Without a daemon, it means that there’s no extra point of failure to rely upon, you get full control over your queues and how they’re used. But also, you don’t get clustering unless you do it yourself, you don’t get any administration tools unless you do them yourself, no access control unless you do it yourself, &c.
Working with 0MQ
It took me a while to figure out how many queues I needed for my concept, and how to route them. I designed separate client and worker processes, with a single broker to manage the worker pool. This setup was a bit complex, with client having an output to the broker’s input queue, and an input queue for responses from workers. The broker has a single input queue, with various outputs to each of the workers in the pool. The workers each had an input queue.
Actual code for 0MQ is reasonably simple. I ended up making a few objects to wrap the low-level stuff, but it’s not like 0MQ is overly verbose. There’s a lot of different queue options, all of which do things slightly differently, I ended up using PULL for the worker and client input, PUSH for client -> broker, and PULL into the broker and PUSH out of the broker.
Decent. A bit limited. Not very robust unless you want to do your own heartbeat stuff, it’s a little hard to tell that you’ve actually connected and sent a message and that message was definitely received. I probably won’t use it for this.
Celery is a task/job queue built on message passing, which uses one of a handful of MQ systems. I used RabbitMQ via amqp, because I had it installed already.
Working with Celery
Celery is a very high-level library, which uses decorators to indicate task procedures. You can do a lot with very minimal code.

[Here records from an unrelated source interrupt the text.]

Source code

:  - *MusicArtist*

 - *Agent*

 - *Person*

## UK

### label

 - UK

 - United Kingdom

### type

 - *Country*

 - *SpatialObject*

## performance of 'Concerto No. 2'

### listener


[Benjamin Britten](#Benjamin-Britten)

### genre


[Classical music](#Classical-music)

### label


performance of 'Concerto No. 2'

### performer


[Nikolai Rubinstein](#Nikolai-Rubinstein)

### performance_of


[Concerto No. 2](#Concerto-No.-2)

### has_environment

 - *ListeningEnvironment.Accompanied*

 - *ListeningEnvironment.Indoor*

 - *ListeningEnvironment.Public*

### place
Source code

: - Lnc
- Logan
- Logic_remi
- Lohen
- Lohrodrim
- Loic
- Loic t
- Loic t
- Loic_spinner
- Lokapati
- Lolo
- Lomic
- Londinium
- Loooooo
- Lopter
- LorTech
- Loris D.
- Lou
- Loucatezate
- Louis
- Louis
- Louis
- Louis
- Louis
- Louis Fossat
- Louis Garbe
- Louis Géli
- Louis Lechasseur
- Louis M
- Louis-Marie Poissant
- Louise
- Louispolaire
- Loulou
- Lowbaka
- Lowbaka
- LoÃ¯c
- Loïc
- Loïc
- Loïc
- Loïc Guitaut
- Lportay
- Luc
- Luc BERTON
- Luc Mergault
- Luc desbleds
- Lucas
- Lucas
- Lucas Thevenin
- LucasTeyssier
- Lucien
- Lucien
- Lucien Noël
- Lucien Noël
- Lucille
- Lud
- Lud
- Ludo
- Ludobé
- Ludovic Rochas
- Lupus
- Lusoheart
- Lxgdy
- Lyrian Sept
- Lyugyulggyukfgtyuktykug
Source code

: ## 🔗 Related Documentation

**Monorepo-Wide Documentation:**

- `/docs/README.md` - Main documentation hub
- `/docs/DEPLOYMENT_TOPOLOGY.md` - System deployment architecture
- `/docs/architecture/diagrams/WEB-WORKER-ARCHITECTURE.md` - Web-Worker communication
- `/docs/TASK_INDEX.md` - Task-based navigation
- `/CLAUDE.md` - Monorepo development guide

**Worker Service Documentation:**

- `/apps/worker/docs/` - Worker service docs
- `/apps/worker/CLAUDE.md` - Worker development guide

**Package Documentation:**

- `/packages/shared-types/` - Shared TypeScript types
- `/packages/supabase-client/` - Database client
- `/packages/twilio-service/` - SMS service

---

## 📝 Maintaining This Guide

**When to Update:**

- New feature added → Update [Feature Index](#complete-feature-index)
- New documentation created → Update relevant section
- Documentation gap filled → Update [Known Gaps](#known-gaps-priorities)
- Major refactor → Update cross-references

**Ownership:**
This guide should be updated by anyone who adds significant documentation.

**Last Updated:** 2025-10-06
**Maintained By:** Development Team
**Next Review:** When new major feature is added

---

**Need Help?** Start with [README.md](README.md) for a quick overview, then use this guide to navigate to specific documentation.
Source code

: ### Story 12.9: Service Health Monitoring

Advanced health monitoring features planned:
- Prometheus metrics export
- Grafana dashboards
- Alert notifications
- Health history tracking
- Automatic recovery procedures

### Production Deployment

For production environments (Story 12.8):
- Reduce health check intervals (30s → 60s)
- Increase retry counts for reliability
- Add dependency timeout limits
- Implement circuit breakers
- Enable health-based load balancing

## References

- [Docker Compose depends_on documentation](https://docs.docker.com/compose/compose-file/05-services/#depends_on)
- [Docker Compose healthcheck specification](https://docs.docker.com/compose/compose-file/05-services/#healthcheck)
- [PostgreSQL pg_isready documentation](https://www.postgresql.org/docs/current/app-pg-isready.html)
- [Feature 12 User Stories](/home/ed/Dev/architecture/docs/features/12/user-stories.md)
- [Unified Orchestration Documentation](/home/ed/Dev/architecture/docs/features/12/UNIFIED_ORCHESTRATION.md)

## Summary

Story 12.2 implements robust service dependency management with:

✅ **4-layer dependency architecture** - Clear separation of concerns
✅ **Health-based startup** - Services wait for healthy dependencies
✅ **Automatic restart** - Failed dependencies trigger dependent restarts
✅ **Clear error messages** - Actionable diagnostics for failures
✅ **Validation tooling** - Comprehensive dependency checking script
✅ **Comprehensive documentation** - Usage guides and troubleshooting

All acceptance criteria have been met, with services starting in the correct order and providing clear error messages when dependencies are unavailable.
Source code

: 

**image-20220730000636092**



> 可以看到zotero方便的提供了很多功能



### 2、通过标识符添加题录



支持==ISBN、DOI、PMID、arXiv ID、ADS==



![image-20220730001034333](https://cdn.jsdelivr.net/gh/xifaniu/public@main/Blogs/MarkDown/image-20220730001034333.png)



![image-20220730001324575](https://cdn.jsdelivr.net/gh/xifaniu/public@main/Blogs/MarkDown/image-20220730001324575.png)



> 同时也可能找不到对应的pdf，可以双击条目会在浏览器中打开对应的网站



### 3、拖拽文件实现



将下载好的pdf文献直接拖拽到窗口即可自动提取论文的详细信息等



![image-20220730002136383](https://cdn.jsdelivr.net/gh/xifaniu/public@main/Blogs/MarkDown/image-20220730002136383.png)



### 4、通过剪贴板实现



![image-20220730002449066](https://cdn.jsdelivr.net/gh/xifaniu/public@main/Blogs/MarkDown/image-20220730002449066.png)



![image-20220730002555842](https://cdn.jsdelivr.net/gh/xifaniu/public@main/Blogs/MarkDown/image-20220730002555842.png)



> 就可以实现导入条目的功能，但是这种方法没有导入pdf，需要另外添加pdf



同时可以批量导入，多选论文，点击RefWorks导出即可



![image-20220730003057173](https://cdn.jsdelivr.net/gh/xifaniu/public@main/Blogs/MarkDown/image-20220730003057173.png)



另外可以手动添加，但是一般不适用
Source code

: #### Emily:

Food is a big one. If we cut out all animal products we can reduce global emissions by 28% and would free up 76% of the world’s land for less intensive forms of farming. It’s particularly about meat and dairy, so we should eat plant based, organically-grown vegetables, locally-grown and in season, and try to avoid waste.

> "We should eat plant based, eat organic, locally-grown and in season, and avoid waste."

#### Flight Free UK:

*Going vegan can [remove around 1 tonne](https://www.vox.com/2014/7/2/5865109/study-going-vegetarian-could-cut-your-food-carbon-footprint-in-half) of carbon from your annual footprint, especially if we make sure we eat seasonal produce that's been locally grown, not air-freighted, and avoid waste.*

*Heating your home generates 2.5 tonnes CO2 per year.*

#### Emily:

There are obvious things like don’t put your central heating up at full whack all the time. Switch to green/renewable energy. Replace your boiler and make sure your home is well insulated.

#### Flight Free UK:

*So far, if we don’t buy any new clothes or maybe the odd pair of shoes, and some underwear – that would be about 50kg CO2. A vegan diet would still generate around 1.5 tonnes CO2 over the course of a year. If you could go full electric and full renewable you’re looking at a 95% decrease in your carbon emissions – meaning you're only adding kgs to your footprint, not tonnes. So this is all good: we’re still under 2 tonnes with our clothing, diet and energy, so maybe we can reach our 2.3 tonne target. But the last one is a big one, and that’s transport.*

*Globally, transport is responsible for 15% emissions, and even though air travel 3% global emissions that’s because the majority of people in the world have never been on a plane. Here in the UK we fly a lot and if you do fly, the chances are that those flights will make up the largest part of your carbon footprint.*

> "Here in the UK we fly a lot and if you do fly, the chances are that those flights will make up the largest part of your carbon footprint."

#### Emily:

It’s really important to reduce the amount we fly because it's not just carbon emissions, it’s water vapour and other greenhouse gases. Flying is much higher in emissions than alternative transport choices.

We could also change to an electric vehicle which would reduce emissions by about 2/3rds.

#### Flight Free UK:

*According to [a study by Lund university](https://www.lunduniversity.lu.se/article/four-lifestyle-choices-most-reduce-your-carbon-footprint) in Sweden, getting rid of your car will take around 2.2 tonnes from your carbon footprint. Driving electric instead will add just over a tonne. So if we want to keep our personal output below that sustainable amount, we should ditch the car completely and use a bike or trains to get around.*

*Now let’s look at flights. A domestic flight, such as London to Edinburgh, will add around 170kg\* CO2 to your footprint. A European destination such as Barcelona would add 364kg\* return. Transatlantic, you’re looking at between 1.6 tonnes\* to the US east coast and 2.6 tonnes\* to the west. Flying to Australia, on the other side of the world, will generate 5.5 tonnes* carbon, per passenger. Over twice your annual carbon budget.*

I ended up stopping work on Celery, I just didn’t like how the system works. For one, I’m not really a fan of decorators which do a lot behind the scenes, because it’s not really obvious what is going on at a glance.
Also, there’s no clear way to have a callback when a task is complete, you can only check on the status of jobs from the caller. You can chain tasks, but the subtasks will run in the worker process, not the caller, which just isn’t going to be useful for me.
As I said, ZooKeeper isn’t really a MQ system, it’s more of a shared storage system for maintaining configuration, naming, synchronization, and the like, but it’s easy to make a message queue. You just make a node for the queue, and therein make a sub-node for each message, letting ZooKeeper name them sequentially. Your worker can process them in order.
ZooKeeper is designed from the start to be robust and distributed, which allows the application developer to not really worry about these things.
Working with ZooKeeper
The python library included in the ZooKeeper source is a bit low-level, so I wrote a basic wrapper library to provide object- oriented access to ZNodes, then built a “ZQueue” object on top of my ZNode class. I found that treating the ZooKeeper tree as a tree of objects works very well when building higher level applications.
My method of making a ZNode for the queue and then ZNodes for each message means ZooKeeper acts as the broker, and there’s no need to write a middle layer.
I like ZooKeeper.
It’s not really a MQ, so I probably won’t use it as such, but I’m glad I tried it out, I can think of lots of other uses for it.
Pika and RabbitMQ
Pika is a pure-Python implementation of AMQP 0.9.1, the standard MQ protocol used by various MQ brokers, including my choice here, RabbitMQ.
RabbitMQ is a robust message broker with a management interface and bindings for many languages.
Pika is reasonably flexible, not too low-level but not too high. RabbitMQ is quite full-featured, including a full management interface which lets you inspect queues, and a full access-control system which is entirely optional.
Working with Pika 0.9.5
The Pika library is a little lower level than say, Celery, but it’s still reasonably easy to work with. Doing blocking work is rather easy, but doing anything asynchronous or CPS is a little more complex, you have to define mutliple callbacks. I just created objects for both my client and worker.
With RabbitMQ acting as the broker, there’s no need to build a broker layer like we did with 0MQ.
Pika has lots of nice features. You can create named, permanent queues, temporary unnamed queues, full message exchanges, tag messages with types and filter on those types, require or discard ACKs, &c. I see lots of possibilites there.
RabbitMQ servers can be clustered to form a single logical broker, and you can mirror queues across machines in a cluster to provide high availability.
In fact, Pika/Rabbit seems to have far more features than I’ll actually need for the project I have in mind - which is good, really.
So far, as should be obvious, I’m going to use Pika and RabbitMQ. I’ve only been playing with the combo for a day, so expect more to come here.